As Dr. Grace Kendal leaves work for the day, she’s kidnapped by a badly wounded Elin Breckenridge, who was injured during a ransom dropoff for Elin’s kidnapped daughter, Amelia. But the origin of Elin’s injuries is of less concern to Grace than their severity. Grace manages to keep Elin alive, but as they bond, the larger problem of getting Amelia back looms. They have a satchel full of money and a dead man in their wake. Detective Sergeant Safia Faris finds the dead man, killed by an unknown assailant who also shot Elin during the drop, but what should be a simple case turns into something more complicated as she and her partner, Suds, chase after Grace and Elin, uncovering layers of complexity that build to a tense climax.
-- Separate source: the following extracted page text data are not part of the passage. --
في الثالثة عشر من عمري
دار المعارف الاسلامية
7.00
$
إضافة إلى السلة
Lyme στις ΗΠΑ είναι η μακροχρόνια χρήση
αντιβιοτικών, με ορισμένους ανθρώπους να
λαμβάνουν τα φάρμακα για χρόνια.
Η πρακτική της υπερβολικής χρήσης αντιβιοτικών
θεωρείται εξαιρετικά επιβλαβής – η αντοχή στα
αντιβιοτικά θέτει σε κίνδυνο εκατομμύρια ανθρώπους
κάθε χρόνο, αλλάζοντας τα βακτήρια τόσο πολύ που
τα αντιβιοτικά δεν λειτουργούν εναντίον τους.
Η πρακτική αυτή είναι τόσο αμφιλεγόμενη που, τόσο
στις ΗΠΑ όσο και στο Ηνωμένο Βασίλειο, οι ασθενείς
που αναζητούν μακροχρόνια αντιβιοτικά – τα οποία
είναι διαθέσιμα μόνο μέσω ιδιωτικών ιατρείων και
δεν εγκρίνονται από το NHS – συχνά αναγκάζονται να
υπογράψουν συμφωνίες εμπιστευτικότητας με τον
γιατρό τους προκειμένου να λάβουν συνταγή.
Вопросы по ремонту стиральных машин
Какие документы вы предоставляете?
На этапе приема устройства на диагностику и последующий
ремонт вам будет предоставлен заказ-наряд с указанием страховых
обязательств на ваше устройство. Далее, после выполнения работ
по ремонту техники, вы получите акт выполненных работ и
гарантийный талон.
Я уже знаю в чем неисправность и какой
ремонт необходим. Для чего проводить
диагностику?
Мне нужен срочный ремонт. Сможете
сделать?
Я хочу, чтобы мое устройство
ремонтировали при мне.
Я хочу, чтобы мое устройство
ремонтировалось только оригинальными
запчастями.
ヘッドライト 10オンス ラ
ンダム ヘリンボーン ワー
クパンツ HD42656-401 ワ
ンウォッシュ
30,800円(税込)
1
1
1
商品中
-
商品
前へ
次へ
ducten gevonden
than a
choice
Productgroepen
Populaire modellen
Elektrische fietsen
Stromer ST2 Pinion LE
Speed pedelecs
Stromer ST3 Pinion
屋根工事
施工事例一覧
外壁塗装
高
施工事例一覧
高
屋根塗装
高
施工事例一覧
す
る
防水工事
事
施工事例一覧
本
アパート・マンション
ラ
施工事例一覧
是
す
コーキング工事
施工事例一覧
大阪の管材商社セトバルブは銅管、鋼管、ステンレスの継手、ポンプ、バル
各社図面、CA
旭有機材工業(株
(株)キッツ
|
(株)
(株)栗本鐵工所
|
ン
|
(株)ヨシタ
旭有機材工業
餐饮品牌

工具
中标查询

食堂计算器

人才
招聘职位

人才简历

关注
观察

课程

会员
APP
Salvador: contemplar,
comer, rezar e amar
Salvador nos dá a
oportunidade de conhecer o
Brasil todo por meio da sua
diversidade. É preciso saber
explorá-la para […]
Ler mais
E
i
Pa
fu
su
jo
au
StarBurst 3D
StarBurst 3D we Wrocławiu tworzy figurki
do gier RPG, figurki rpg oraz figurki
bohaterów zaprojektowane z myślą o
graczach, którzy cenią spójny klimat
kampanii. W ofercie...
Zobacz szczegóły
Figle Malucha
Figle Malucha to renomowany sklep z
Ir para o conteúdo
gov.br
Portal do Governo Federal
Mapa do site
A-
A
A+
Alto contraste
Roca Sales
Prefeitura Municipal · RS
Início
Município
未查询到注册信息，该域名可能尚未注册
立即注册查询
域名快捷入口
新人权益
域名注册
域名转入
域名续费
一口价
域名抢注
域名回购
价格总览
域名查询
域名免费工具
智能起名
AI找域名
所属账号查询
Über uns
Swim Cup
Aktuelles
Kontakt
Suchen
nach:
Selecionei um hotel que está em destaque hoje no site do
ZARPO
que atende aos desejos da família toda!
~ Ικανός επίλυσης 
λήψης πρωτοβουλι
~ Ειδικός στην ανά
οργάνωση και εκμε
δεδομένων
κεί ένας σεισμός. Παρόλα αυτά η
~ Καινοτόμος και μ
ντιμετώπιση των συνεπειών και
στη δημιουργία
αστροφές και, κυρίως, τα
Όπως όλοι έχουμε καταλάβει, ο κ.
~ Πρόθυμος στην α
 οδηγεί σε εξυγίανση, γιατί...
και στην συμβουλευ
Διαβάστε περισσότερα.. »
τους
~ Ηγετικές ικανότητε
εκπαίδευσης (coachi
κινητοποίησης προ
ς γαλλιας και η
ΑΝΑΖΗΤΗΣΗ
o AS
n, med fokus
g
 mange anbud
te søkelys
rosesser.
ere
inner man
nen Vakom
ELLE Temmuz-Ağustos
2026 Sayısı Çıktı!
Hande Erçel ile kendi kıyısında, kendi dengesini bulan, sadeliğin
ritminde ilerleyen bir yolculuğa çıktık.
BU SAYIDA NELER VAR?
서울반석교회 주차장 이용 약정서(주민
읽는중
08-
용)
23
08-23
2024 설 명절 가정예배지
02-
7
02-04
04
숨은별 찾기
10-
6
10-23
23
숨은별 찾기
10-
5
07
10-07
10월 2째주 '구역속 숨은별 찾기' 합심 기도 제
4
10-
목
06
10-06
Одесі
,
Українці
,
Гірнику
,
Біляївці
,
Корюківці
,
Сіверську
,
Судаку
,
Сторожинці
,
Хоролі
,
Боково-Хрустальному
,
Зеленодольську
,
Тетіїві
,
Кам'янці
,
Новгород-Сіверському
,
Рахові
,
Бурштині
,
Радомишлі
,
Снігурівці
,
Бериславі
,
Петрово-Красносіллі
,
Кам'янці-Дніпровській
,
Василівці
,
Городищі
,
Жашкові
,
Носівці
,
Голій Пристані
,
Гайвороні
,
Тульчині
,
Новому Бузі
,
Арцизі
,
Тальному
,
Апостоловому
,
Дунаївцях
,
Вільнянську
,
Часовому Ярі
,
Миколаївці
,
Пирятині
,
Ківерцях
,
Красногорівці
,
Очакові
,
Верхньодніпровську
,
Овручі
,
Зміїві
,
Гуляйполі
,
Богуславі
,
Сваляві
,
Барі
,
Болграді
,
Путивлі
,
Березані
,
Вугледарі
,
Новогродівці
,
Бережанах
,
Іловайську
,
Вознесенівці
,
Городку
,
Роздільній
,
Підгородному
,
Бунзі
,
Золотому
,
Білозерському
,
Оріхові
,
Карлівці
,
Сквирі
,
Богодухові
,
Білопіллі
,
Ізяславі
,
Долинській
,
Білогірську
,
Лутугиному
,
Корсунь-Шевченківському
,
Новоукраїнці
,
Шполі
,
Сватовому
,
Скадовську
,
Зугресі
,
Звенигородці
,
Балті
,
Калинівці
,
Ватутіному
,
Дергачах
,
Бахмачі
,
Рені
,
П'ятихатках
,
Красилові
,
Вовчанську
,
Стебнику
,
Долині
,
Hunter establishes the tension immediately–a trademark of hers–and then runs with it, dropping in bits of characterization here and there during dialogue and whenever she pauses to let the reader catch their breath. Once she has you caring about the pair of fugitives, you’re hooked in and totally unable to stop reading. Is this a formula? Yes, but Hunter is so skillful in executing it that you don’t even notice her manipulations and distractions.

She also has quite the way with character. Although Grace and Elin have the more obvious bond, I also enjoyed the interplay between DS Faris and Suds, who shatter the rules in order to let Grace and Elin play out their hand and catch the kidnapper. And the British-isms Hunter peppers throughout the book provide a solid sense of place without being burdensome or confusing.

Along with Cheryl Head and J.M. Redmann, Cari Hunter is one of my favorite mystery/thriller authors, and Unbreakable is a very solid notch in her column. It has action, heart, and suspense. Try reading a couple of chapters and going to bed. I dare you. Highly recommended.